AUSTIN (KXAN) — A planet that scientists called a “hot Jupiter” is causing trouble for its solar neighbor.

Labeled HIP 67522 b by scientists, this planet is 415 light years from Earth. It is one of just a few discovered planets that is less than 100 million years old.

Artist’s concept of the star HIP 67522 with a flare erupting toward an orbiting planet, HIP 67522 b. A second planet, HIP 67522 c, is shown in the background. (Janine Fohlmeister, Leibniz Institute for Astrophysics Potsdam)

In a recent study conducted by Netherlands Institute for Radio Astronomy (ASTRON), scientists discovered that the planet, which orbits very close to its star, is shrinking.

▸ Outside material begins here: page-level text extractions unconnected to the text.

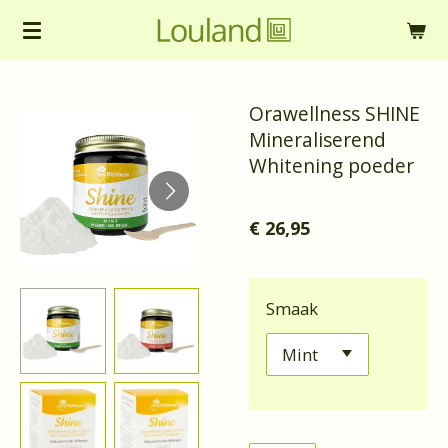
Ga
direct
naar
Orawellness SHINE
de
Mineraliserend
hoofdinhoud
Whitening poeder
€ 26,95
Smaak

The planet is just a tad smaller than Jupiter and completes its orbit in just seven days. Scientists believe that because of its size and tight orbit, it is causing its star to freak out.

The star is emitting giant solar flares, no danger to us here on Earth, that are actually tearing away chunks of the planet.

Ekaterina Ilin, an astrophysicist at ASTRON, spoke to the Associated Press about what’s happened.

“What we observe in that very young, very close in planet is that it moves through the magnetic field of the star and perturbs it,” Ilin said. “So it sort of whips up a wave that can travel, because it’s so close to its star, it can travel to the star and trigger big explosions within that magnetic field. And what’s very fascinating about that is just that it basically means that the planet is in a way roasting itself, you could say.”

The researchers used data from the European Space Agency’s CHEOPS telescope and NASA’s Transiting Exoplanet Survey Satellite (TESS) to observe solar interaction. They published their findings in this month’s issue of Nature.

According to NASA, the star that the planet orbits is also young and prone to solar flares.

“What will happen long term to that planet long term is that it will lose most of its atmosphere over what in cosmic terms is very short, only a few hundred million years. So in a way it causes its own doom,” Ilin said.

According to NASA, the constant damage to the planet’s atmosphere could shrink it to the size of Neptune.

The scientist team now plans to take this discovery and use it to find similar interactions throughout the cosmos.

“This is really the first time we see it so clearly. And it is very surprising because it is a hundred times at least stronger than what theory predicts. So we now really need to take into account this type of interaction if we want to know what happens to the atmospheres of planets around any young star,” Ilin said.